Estados Unidos: o jogo virou festa após o PASPA

By the way, o PASPA — o “Sports Betting Act” — foi derrubado em 2018, e o cenário mudou da noite para o dia. Cada estado foi à caça de sua própria licença; Nevada já era lenda, mas Nova York virou o novo hotspot, com bilhões em apostas mensais. O Departamento de Justiça impõe regras rígidas de AML (anti‑lavagem de dinheiro) e KYC, mas o dinheiro flui rápido, como rio em cheia. Operadores que não adaptarem suas plataformas para o modelo americano correm o risco de serem caçados como lobos soltos. E aqui está o ponto: se sua empresa ainda não tem presença nos EUA, está perdendo a primeira onda de ouro.

Europa: um mosaico de normas, mas com um objetivo comum

Precisamos ser claros: a União Europeia não tem uma lei única, cada país tem sua própria agência reguladora — a UK Gambling Commission, a Malta Gaming Authority, a Autorité Nationale des Jeux na França. O que é constante? A exigência de licenças, a proteção do jogador e impostos que podem chegar a 15% do lucro bruto. Além disso, o GDPR acompanha tudo, garantindo que dados de usuários não vazem como água de torneira. Se você pensa que pode ignorar essas normas e ainda prosperar, está enganado. A realidade é que o mercado europeu paga dividendos para quem joga limpo e se adapta rápido.

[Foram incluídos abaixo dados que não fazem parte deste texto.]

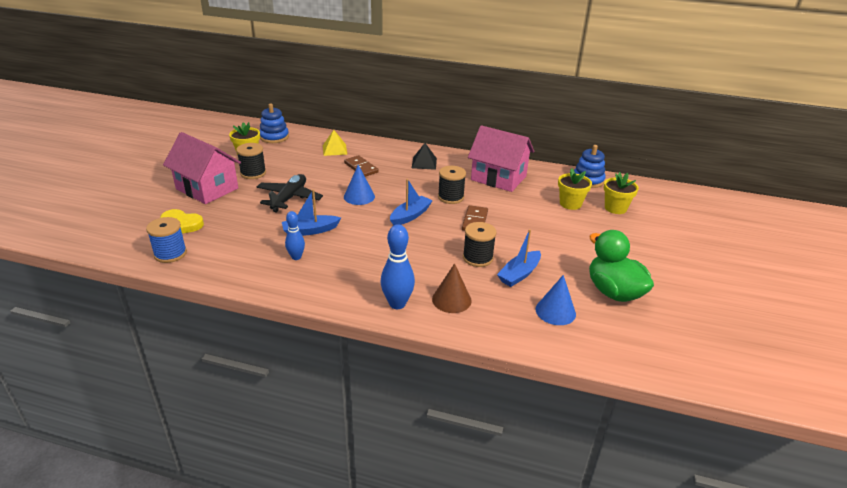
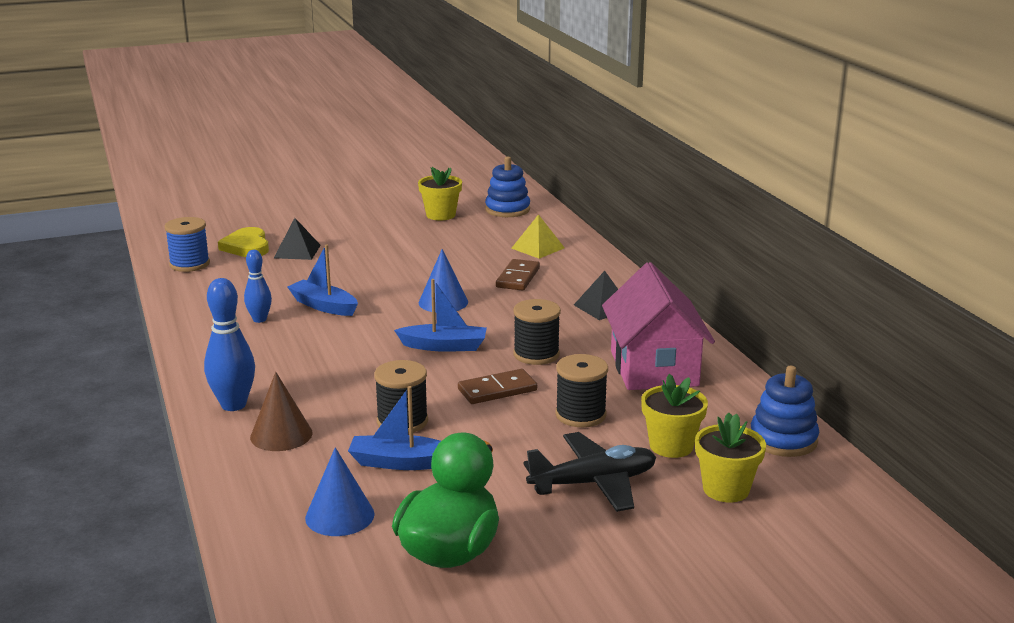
camera: 55 degrees right, 10 degrees down
pink house [163,132,241,204] -> none
black spool [236,143,266,179] -> black spool moved to [556,354,608,427]
black plane [257,174,323,212] -> black plane moved to [523,432,656,512]
none -> black pyramid [274,218,321,260]

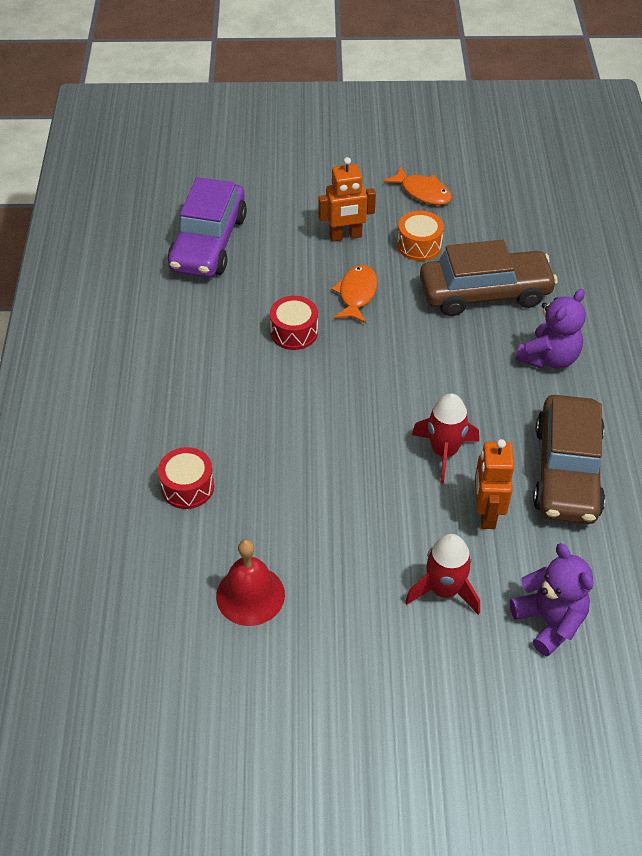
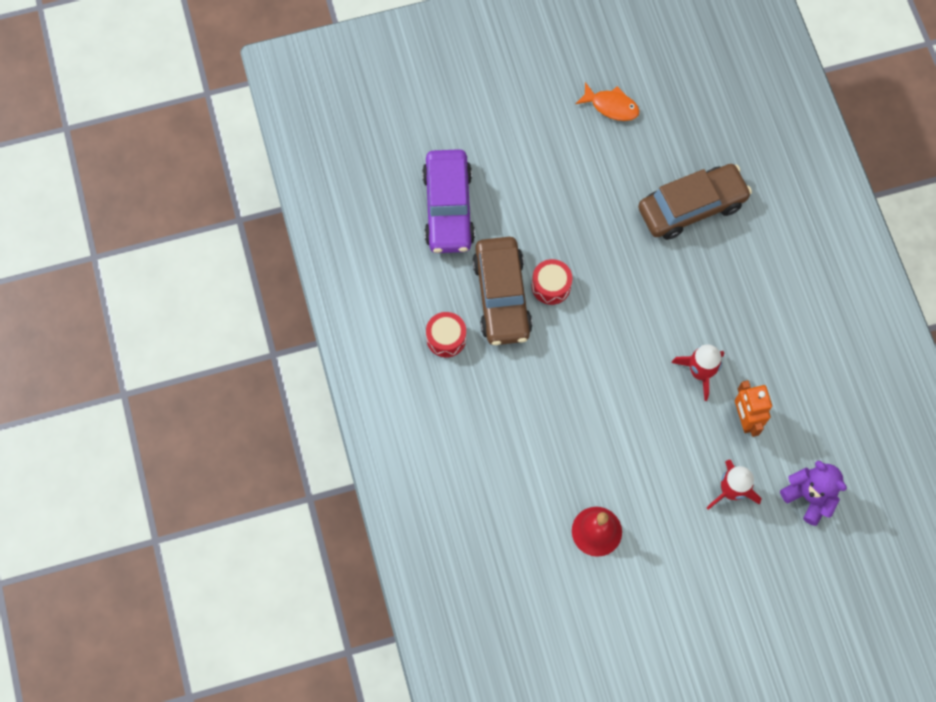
camera: 15 degrees left, 20 degrees up
red drum [158,447,214,509] -> red drum moved to [426,312,466,357]
orange robot [318,157,376,242] -> none
orange fish [331,265,378,323] -> none
orange drum [397,211,444,261] -> none
purple teddy bear [516,289,586,369] -> none
brown car [533,395,605,524] -> brown car moved to [472,237,533,345]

Ásia: o dragão ainda ronca, mas o futuro pode mudar

Olha, a China proibiu qualquer forma de jogo online, mas outros países como Filipinas e Japão têm esquemas híbridos. Nas Filipinas, as licenças são concedidas a operadores estrangeiros que prometem arrecadar impostos e gerar empregos. Já o Japão, com sua lei de “sports betting only on public sports”, permite apostas em baseball e futebol, porém sob controle da ponte de apostas legal. O ritmo é mais lento, mas o potencial de crescimento fica evidente quando vemos a população jovem, conectada, pronta para apostar em e‑sports. Se quiser entrar, faça isso com cautela, porque a penalidade pode ser tão pesada quanto a de um golpe de karatê.

O que fazer agora?

Aqui está o que realmente importa: mapeie a jurisdição que mais combina com seu modelo de negócio, garanta a licença necessária e implemente um robusto sistema de compliance antes que a autoridade bata à porta. Não há tempo a perder — abra sua conta em apostas-hoje.com e já comece a validar as regras do seu país. Action now.